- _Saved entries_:
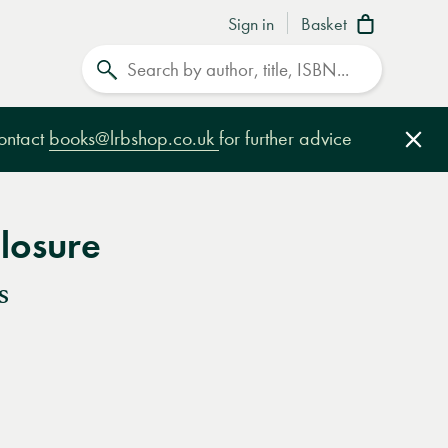
Sign in
Basket
Search
contact
books@lrbshop.co.uk
for further advice
Clo
losure
s
e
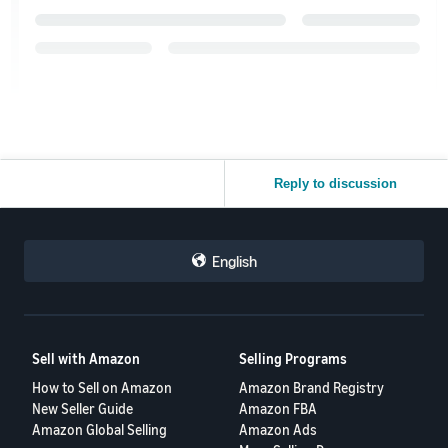
Reply to discussion
English
Sell with Amazon
Selling Programs
How to Sell on Amazon
Amazon Brand Registry
New Seller Guide
Amazon FBA
Amazon Global Selling
Amazon Ads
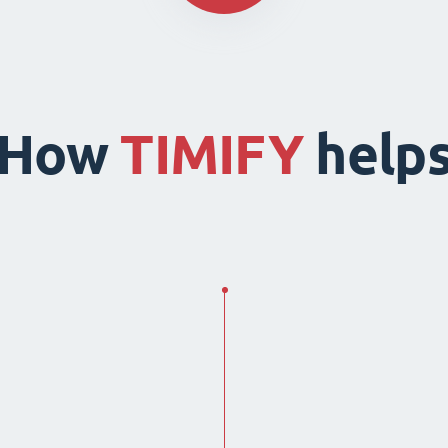
How
TIMIFY
help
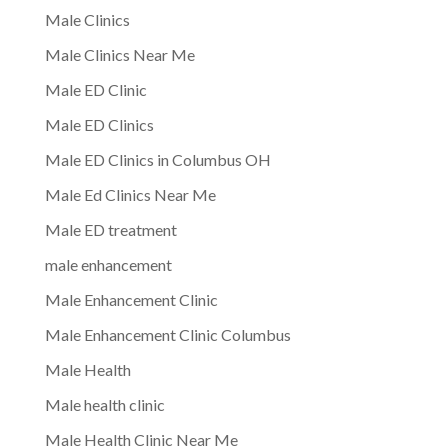
Male Clinics
Male Clinics Near Me
Male ED Clinic
Male ED Clinics
Male ED Clinics in Columbus OH
Male Ed Clinics Near Me
Male ED treatment
male enhancement
Male Enhancement Clinic
Male Enhancement Clinic Columbus
Male Health
Male health clinic
Male Health Clinic Near Me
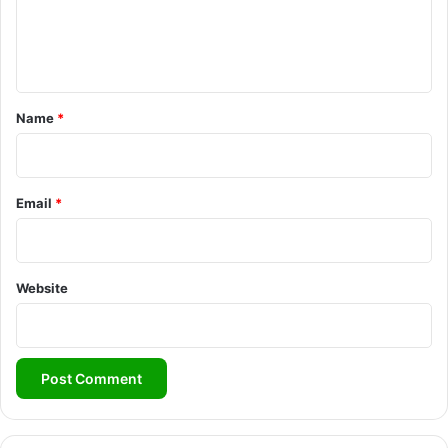
e
n
t
*
Name
*
Email
*
Website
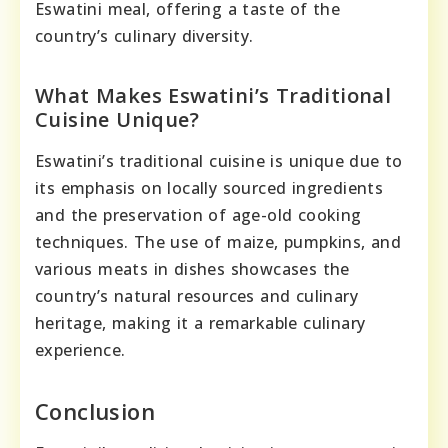
Eswatini meal, offering a taste of the
country’s culinary diversity.
What Makes Eswatini’s Traditional
Cuisine Unique?
Eswatini’s traditional cuisine is unique due to
its emphasis on locally sourced ingredients
and the preservation of age-old cooking
techniques. The use of maize, pumpkins, and
various meats in dishes showcases the
country’s natural resources and culinary
heritage, making it a remarkable culinary
experience.
Conclusion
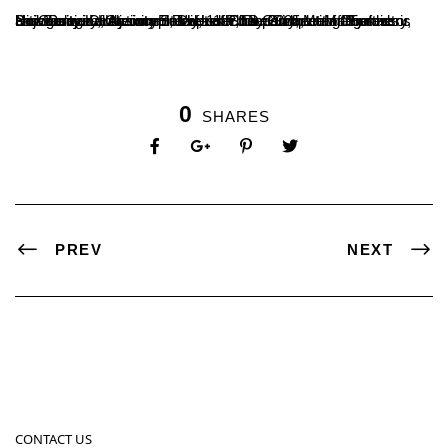
Dr. Ganavi D, Assistant Professor, Department of Chemistry, has successfully completed her Ph.D. On the title “Synthesis and Biological Activity Studies of Some Simple and Fused Nitrogenous Heterocycles” Under the Guidance of Professor Boja Poojary, Chairman, Dept of Chemistry, Mangalore University Konaje. on Friday, 11th July 2025, at Mangalore University.
0
SHARES
PREV
NEXT
CONTACT US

- _What to produce_: Reply with nothing but the number of lines in the data above that contain "Near".

- _Answer to this problem_: 3